I do like the ability to move the numbers from one side to another - very handy sometimes. Why ever you started this site I don't know but I truly admire the time and skill it takes. Thank you, Cec Jones
#19: Jan Wolter (jan) on Mar 28, 2009
I did at one point see problems with the scroll bars not working in one of the browsers I tested. I think it was some version of IE, but the problem went away and I didn't research it further. Looks like you are using IE 7. I'll have to do more testing on that.
#20: BlackCat (BlackCat) on Mar 28, 2009
Thank you.
#21: Jan Wolter (jan) on Apr 29, 2009
I went through the forum topics list and archived a bunch more topics.

Note that archived topics can still be seen, if you select "Archived Topics" from the pull-down at the top of the "Forum" page.

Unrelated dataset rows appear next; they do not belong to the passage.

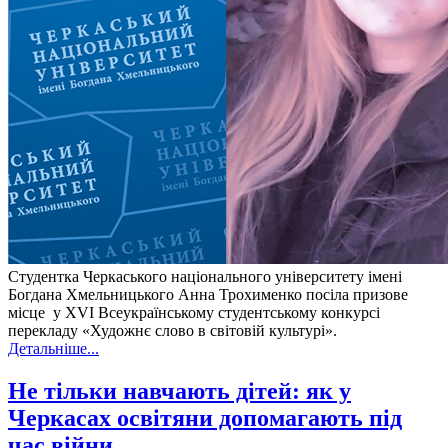
Студентка Черкаського національного університету імені
Богдана Хмельницького Анна Трохименко посіла призове
місце у XVI Всеукраїнському студентському конкурсі
перекладу «Художнє слово в світовій культурі».
Детальніше...
Не тільки навчають дітей: як у
Черкасах освітяни допомагають під
час війни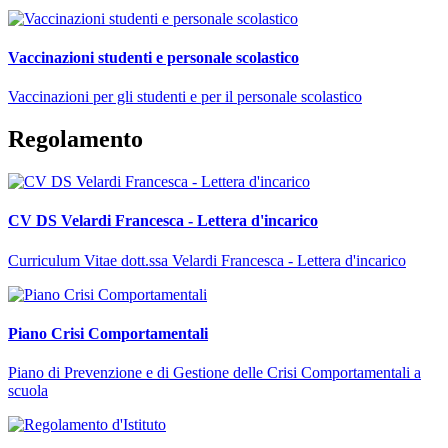
Vaccinazioni studenti e personale scolastico
Vaccinazioni per gli studenti e per il personale scolastico
Regolamento
CV DS Velardi Francesca - Lettera d'incarico
Curriculum Vitae dott.ssa Velardi Francesca - Lettera d'incarico
Piano Crisi Comportamentali
Piano di Prevenzione e di Gestione delle Crisi Comportamentali a
scuola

The reason I do this is so that when new users come to the site, they don't have to wade through tons of old discussion to find current discussion. So my criteria for archiving things is based on whether I think they would be of much interest to new people coming into the site. Many archived items are discussions about bugs that have been fixed, or social chit-chat that was fun at the time, but perhaps not of lasting interest. Some were lovely items at the time, and make for nice memories, but that's what archives are for.
#22: Jan Wolter (jan) on Apr 11, 2010
User aguler01 posted 24 puzzles from Gemsweeper. I'm sure no harm was intended, but I think these are copyrighted puzzles, so I have unpublished them.

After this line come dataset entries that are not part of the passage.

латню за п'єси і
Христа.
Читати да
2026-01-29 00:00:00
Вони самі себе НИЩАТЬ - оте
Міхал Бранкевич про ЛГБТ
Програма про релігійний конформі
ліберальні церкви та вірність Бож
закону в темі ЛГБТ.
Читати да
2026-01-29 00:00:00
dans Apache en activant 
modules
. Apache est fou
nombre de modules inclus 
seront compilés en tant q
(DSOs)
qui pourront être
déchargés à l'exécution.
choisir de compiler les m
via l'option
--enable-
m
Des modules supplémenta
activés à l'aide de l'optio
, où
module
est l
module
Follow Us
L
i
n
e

Gemsweeper is available from http://www.lobstersoft.com/gemsweeper/

It runs on windows. There is a free demo version. The full version has 225 puzzles and costs $19.95.

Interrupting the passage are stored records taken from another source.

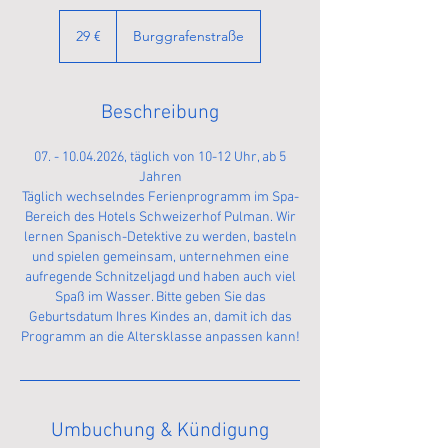
29
Euro
29 €
Burggrafenstraße
Beschreibung
07. - 10.04.2026, täglich von 10-12 Uhr, ab 5
Jahren
Täglich wechselndes Ferienprogramm im Spa-
Bereich des Hotels Schweizerhof Pulman. Wir
lernen Spanisch-Detektive zu werden, basteln
und spielen gemeinsam, unternehmen eine
aufregende Schnitzeljagd und haben auch viel
Spaß im Wasser. Bitte geben Sie das
Geburtsdatum Ihres Kindes an, damit ich das
Umbuchung & Kündigung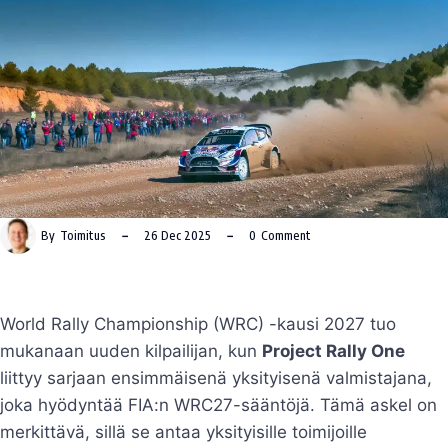
By
Toimitus
26 Dec 2025
0
Comment
World Rally Championship (WRC) -kausi 2027 tuo
mukanaan uuden kilpailijan, kun
Project Rally One
liittyy sarjaan ensimmäisenä yksityisenä valmistajana,
joka hyödyntää FIA:n WRC27-sääntöjä. Tämä askel on
merkittävä, sillä se antaa yksityisille toimijoille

I just tried the demo. The graphic design is quite fabulous. Text is witty. The multicolor puzzles are a bit odd - you don't get multicolored clues. They are solve just like monochrome puzzles, but cells come up in different colors when you click on them. So they are really just cosmetically enhanced monochrome puzzles. There are bonus levels where every time you solve a row, it vanishes and a new row scrolls on. Of course these puzzles can never be finished, so it's a time trial sort of thing. Guessing is sometimes required in the bonus puzzles. Free demo has only very easy puzzles, no bigger than 10x10. Dunno how much more interesting the puzzles in the full version get.